Depuis trente ans, j’interroge des politiques. Principalement dans des interviews radio ou télévision. En trois décennies, plusieurs milliers d’entretiens. Des grands de ce monde, comme François Mitterrand ou Helmut Schmidt, aux plus modestes, peu importe: le principe est toujours le même, essayer de comprendre ce que l’interlocuteur a dans le ventre. Ce qui le meut. Ce qui le passionne. Au fond, la question essentielle, pour moi, n’est pas tant de savoir si Monsieur X ou Madame Y présidera le PLR, ou le PS, ou le PDC. Mais quelle trajectoire profonde, quel sillon, l’a amené dans l’aventure politique. Autant le dire tout de suite: j’admire ceux qui ont des références.
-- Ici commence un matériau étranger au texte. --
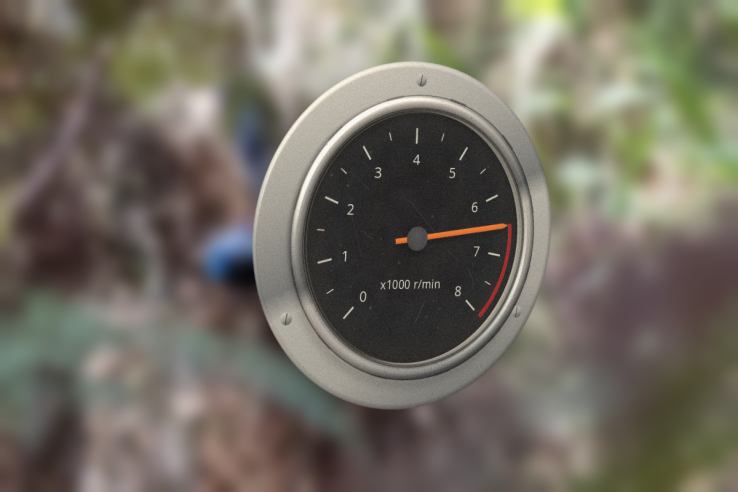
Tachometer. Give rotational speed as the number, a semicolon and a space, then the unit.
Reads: 6500; rpm
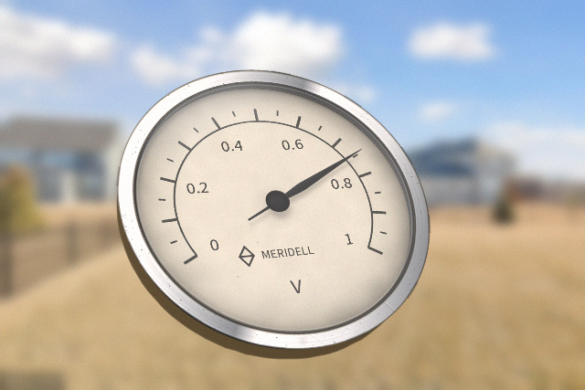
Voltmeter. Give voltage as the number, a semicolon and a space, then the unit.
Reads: 0.75; V
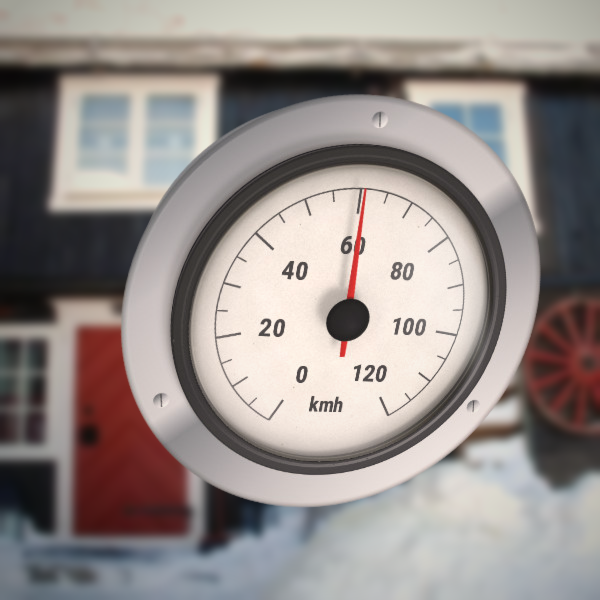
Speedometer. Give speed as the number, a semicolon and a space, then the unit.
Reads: 60; km/h
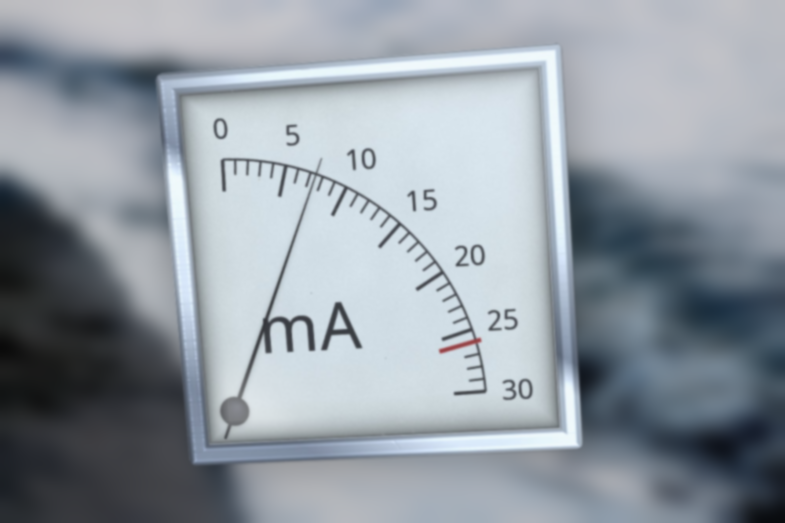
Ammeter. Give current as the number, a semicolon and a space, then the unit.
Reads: 7.5; mA
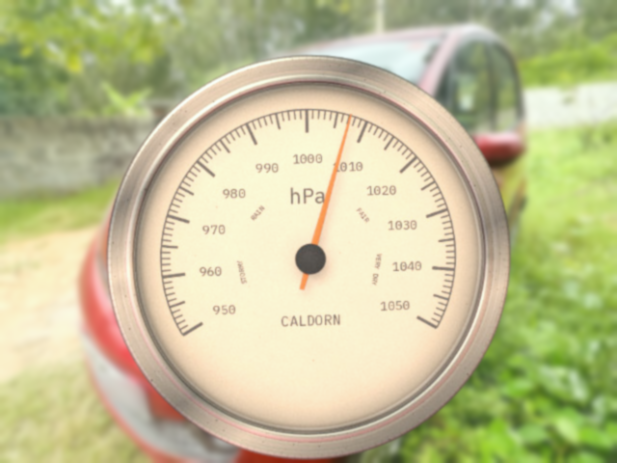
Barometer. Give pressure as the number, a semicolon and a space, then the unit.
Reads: 1007; hPa
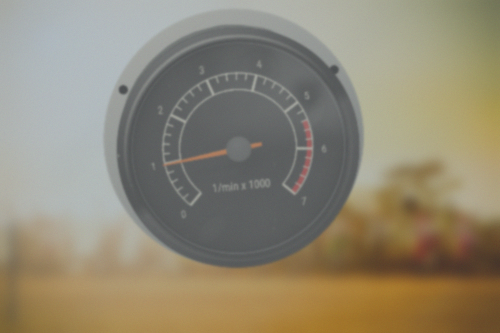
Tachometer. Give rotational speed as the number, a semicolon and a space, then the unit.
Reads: 1000; rpm
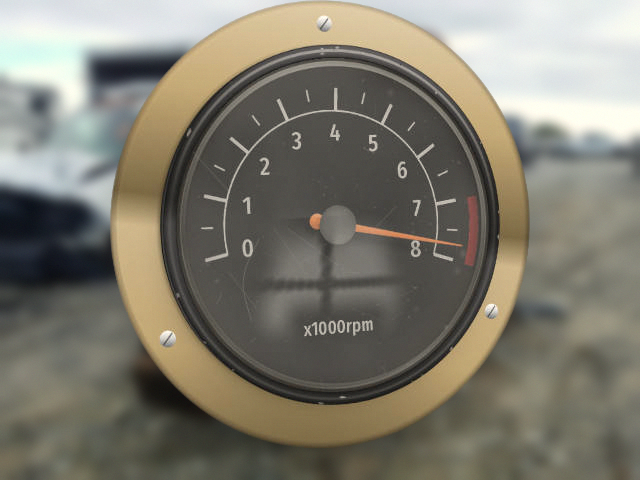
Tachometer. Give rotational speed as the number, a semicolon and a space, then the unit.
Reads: 7750; rpm
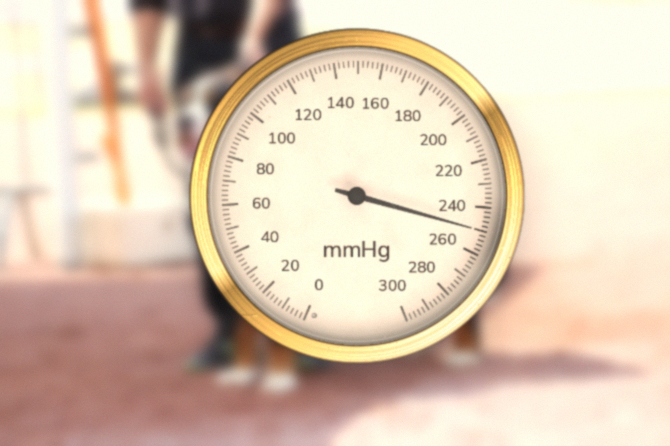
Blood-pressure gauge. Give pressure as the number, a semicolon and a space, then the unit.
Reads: 250; mmHg
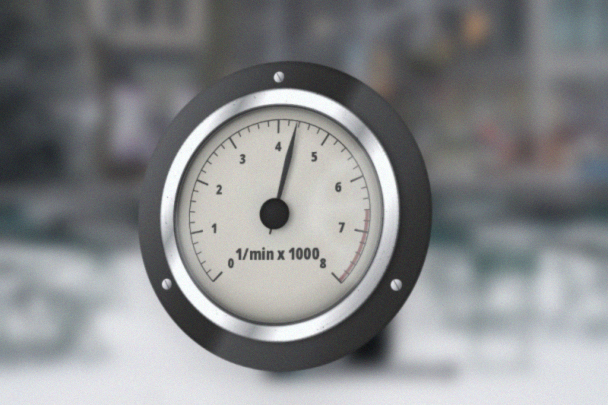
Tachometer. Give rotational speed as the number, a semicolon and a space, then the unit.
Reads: 4400; rpm
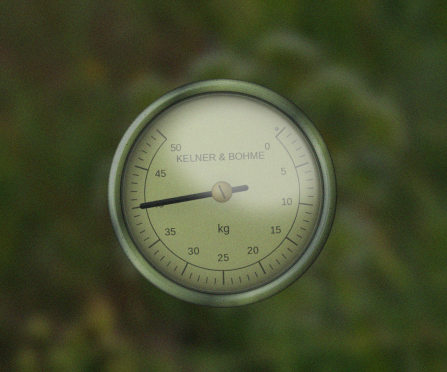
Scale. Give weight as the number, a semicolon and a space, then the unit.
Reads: 40; kg
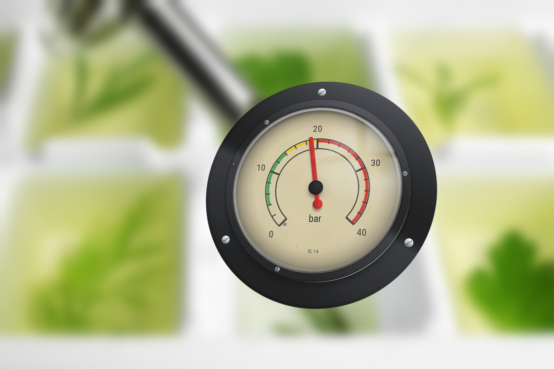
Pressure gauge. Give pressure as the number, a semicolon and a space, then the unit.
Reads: 19; bar
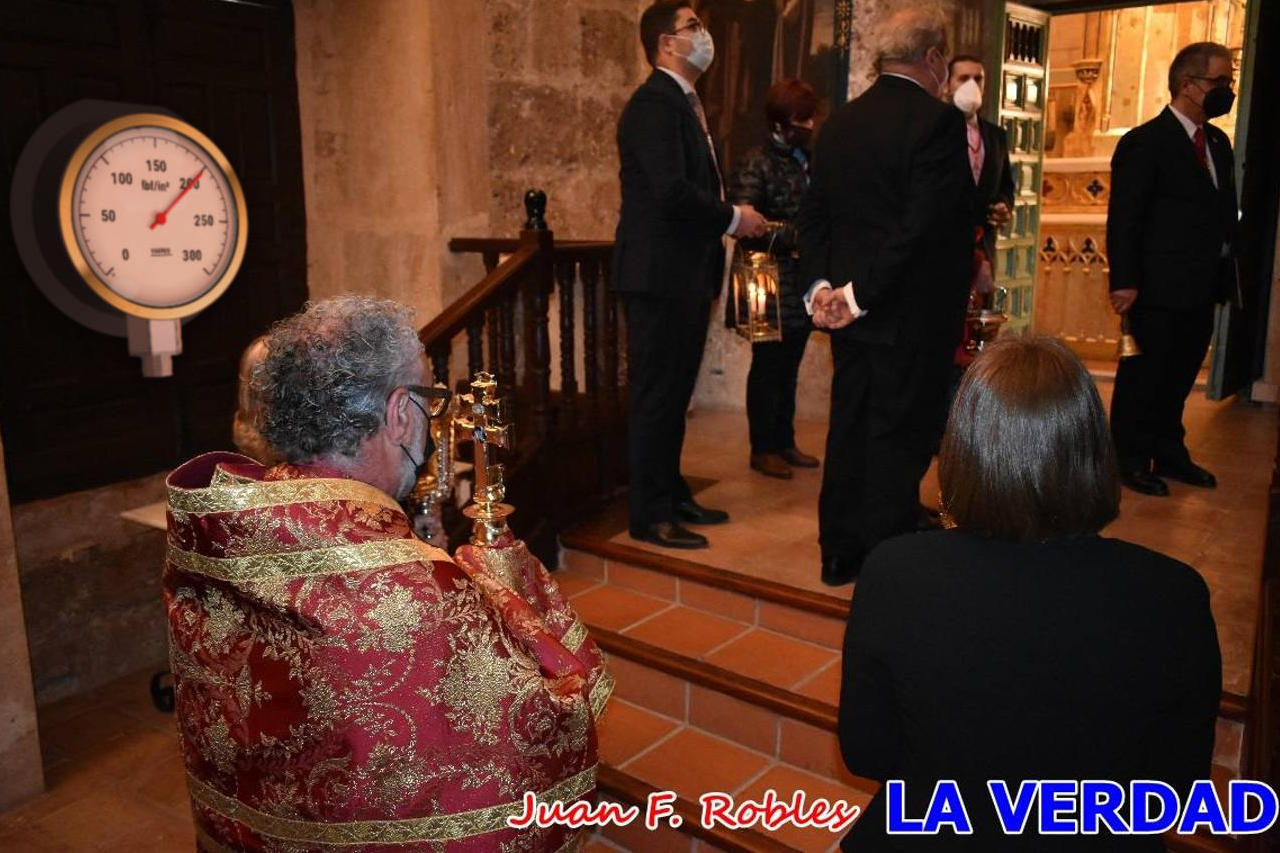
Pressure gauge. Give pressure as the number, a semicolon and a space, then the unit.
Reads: 200; psi
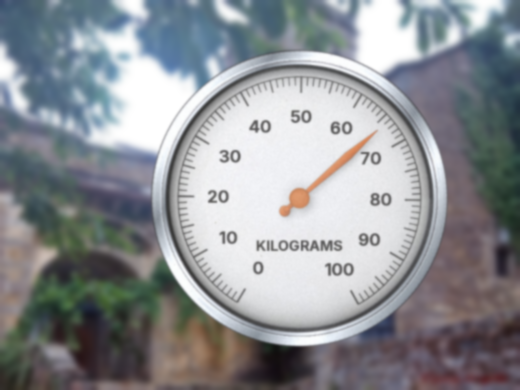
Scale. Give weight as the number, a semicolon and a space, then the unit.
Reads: 66; kg
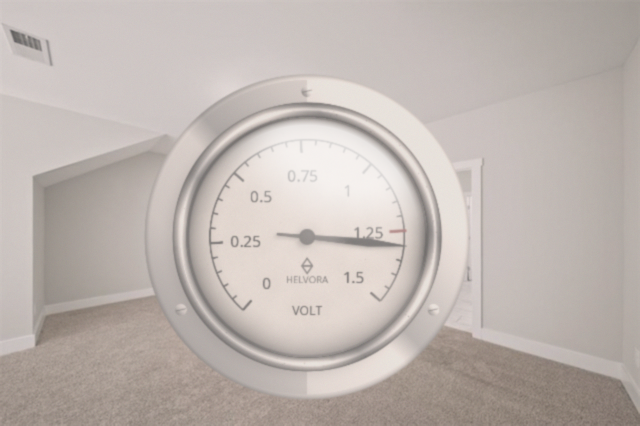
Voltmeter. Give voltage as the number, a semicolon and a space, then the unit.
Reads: 1.3; V
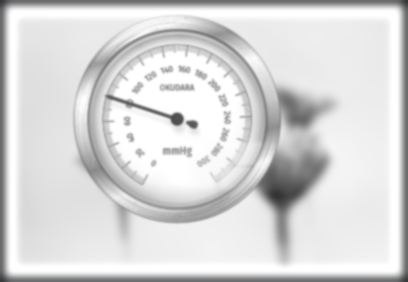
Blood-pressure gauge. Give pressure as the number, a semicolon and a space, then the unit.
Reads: 80; mmHg
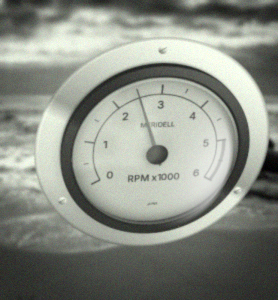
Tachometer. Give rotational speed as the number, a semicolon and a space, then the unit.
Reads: 2500; rpm
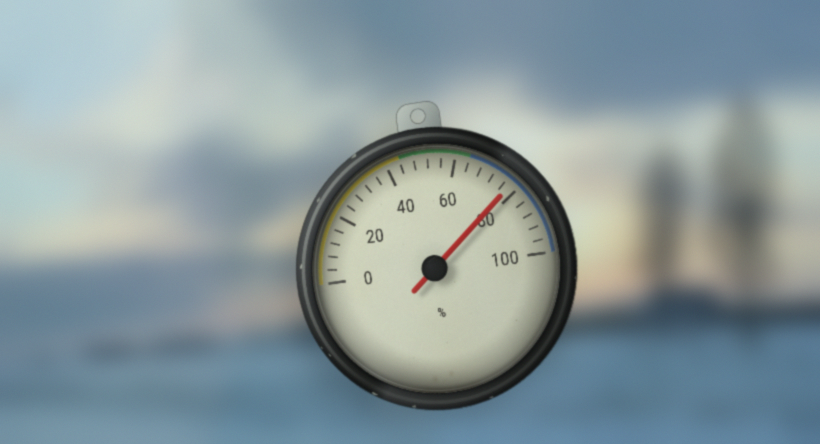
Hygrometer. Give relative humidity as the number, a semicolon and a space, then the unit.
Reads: 78; %
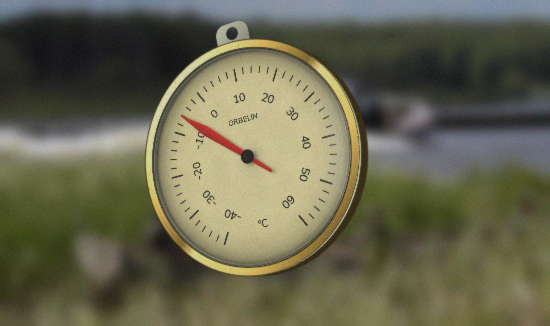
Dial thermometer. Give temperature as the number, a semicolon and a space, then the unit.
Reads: -6; °C
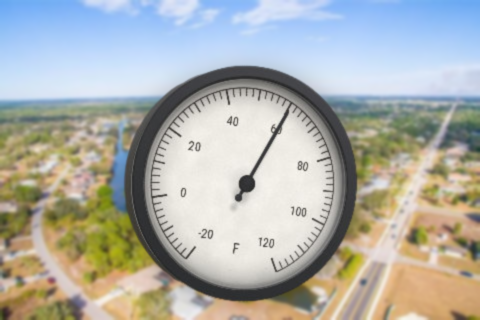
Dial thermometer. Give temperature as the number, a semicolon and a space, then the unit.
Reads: 60; °F
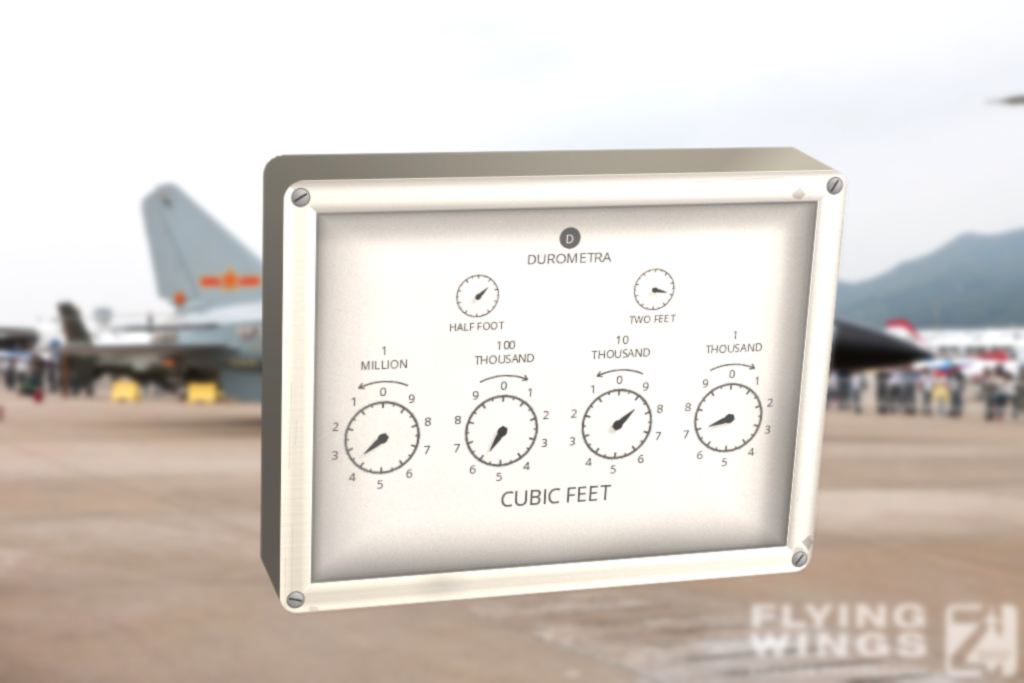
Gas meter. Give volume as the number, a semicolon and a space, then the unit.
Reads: 358700; ft³
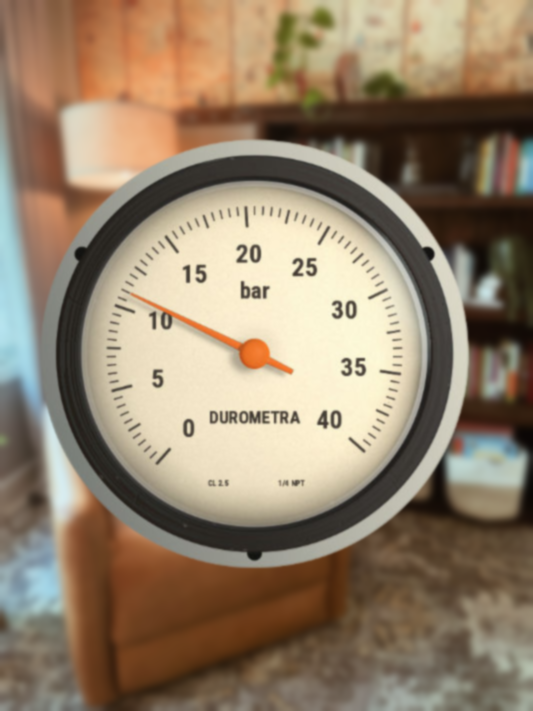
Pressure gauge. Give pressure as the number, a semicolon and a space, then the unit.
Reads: 11; bar
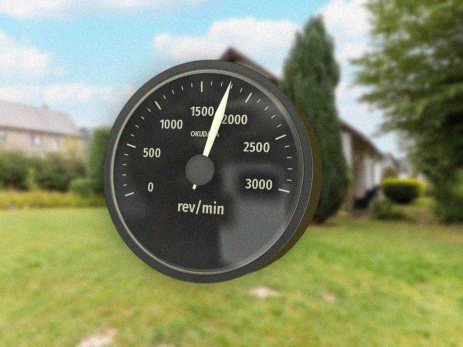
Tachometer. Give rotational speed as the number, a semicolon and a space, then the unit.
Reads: 1800; rpm
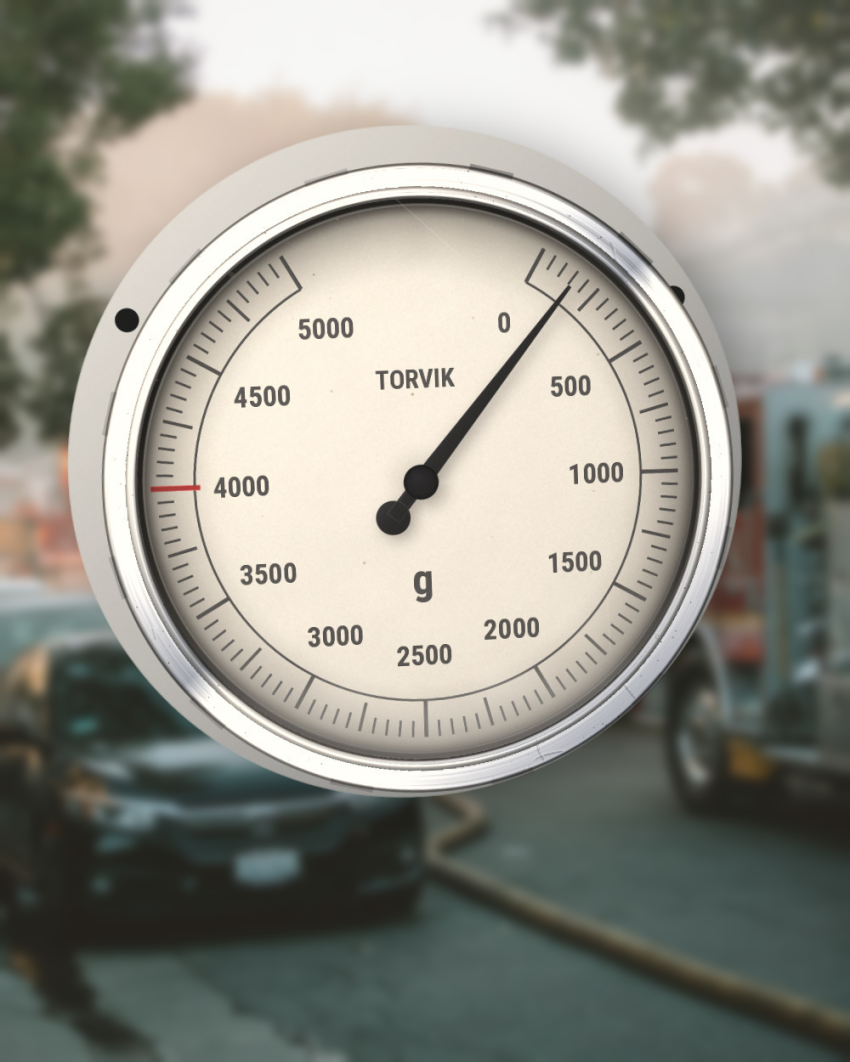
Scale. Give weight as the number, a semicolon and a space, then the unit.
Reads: 150; g
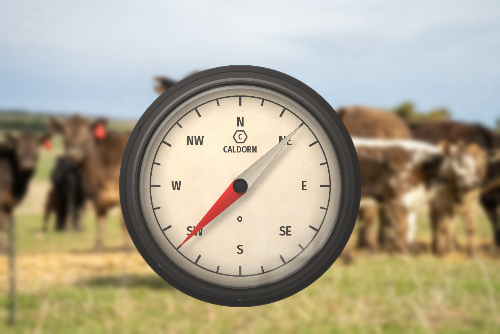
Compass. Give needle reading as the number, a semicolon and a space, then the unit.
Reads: 225; °
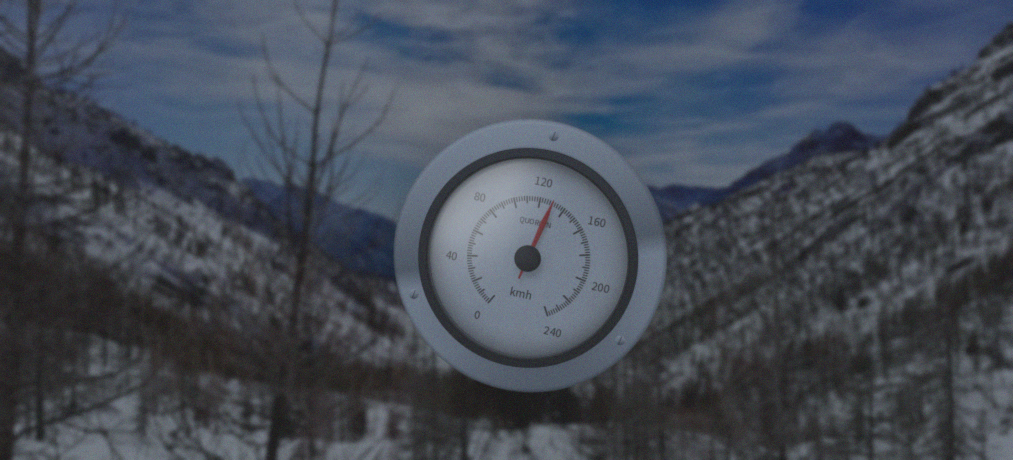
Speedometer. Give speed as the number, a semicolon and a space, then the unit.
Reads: 130; km/h
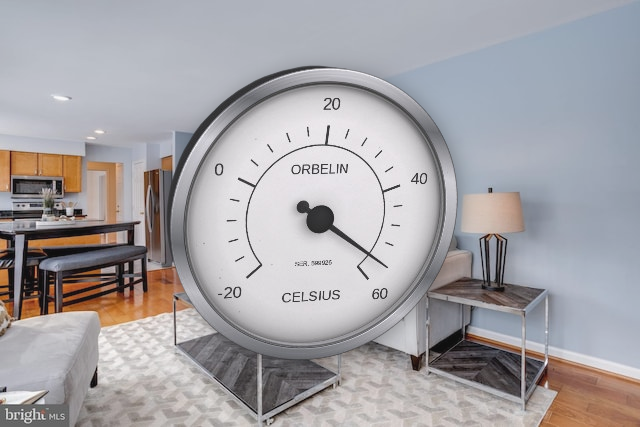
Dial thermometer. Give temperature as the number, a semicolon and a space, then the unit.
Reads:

Et n’accorde qu’une attention distraite à ceux qui ne seraient en politique que par le hasard, la tradition familiale, ou juste l’ivresse d’appartenir à un réseau.
Suivre un sillon
Alors oui, je fais ici l’éloge du sillon. La trace. Et je donne des noms: Guy-Olivier Segond, Pierre Maudet, François Longchamp, Murat Julian Alder, Adrien Genecand, voilà des radicaux (oui, je sais, on dit PLR) qui savent pourquoi ils sont radicaux. Et pas libéraux, tiens, justement! Ils connaissent l’Histoire politique de Genève, mais aussi de la Suisse. Ils ont lu des livres. Ils savent ce qu’ont été les grands affrontements politiques et philosophiques du XIXe siècle. La question de l’Etat. Les institutions. La laïcité. On partage ou non leurs combats, mais on sait à qui on a affaire: ils sont traçables, lisibles. Ils sont les enfants d’un sillon. C’est tout à leur honneur.
Connaître l’Histoire
Idem au PDC. Peu de gens, dans ce parti à l’Histoire passionnante, n’accédant au Conseil fédéral qu’en 1891, ont un champ de références historiques aussi nourri que Sébastien Desfayes, ancien président cantonal. Ou Fabiano Forte, qui occupa la même fonction. Ou Serge Dal Busco, pour qui la Democrazia Cristiana n’a pas de secrets. Et d’autres, qui me pardonneront de ne pas les citer. Là aussi, le fossé est énorme entre ceux qui sont passés par les livres d’Histoire et ceux dont l’adhésion apparaît comme plus fortuite, voire juste opportuniste. Je pourrais, bien sûr, donner quantité d’exemples à gauche, où de toute façon la culture d’appartenance à un parti est mieux ancrée dans la référence idéologique qu’à droite. Disons qu’on y trouve moins de zombies de hasard, juste venus au parti parce qu’il y avait de la lumière.
Opportunisme politique
Le zombie de hasard, c’est celui qui, tel un éphémère, vient s’éclaffer contre un phare, dont la fatale clarté l’attirait. Celui qui n’est là que pour le réseau, la mondanité. Celui qui, n’ayant jamais lu de livre, prétend, toutes affaires cessantes, «rajeunir le débat», «faire de la politique autrement», «s’affranchir de l’Histoire». Pour ma part, je fuis comme la peste ce genre de cataplasmes. Dans ma vie, j’ai mieux à faire: découvrir des hommes et des femmes, des trajets humains, avec des traces, des souffrances, des cicatrices. L’intensité d’une mémoire. Peu m’importe qu’ils soient de gauche ou de droite. Si vous saviez comme cela m’est égal. Excellente semaine à tous.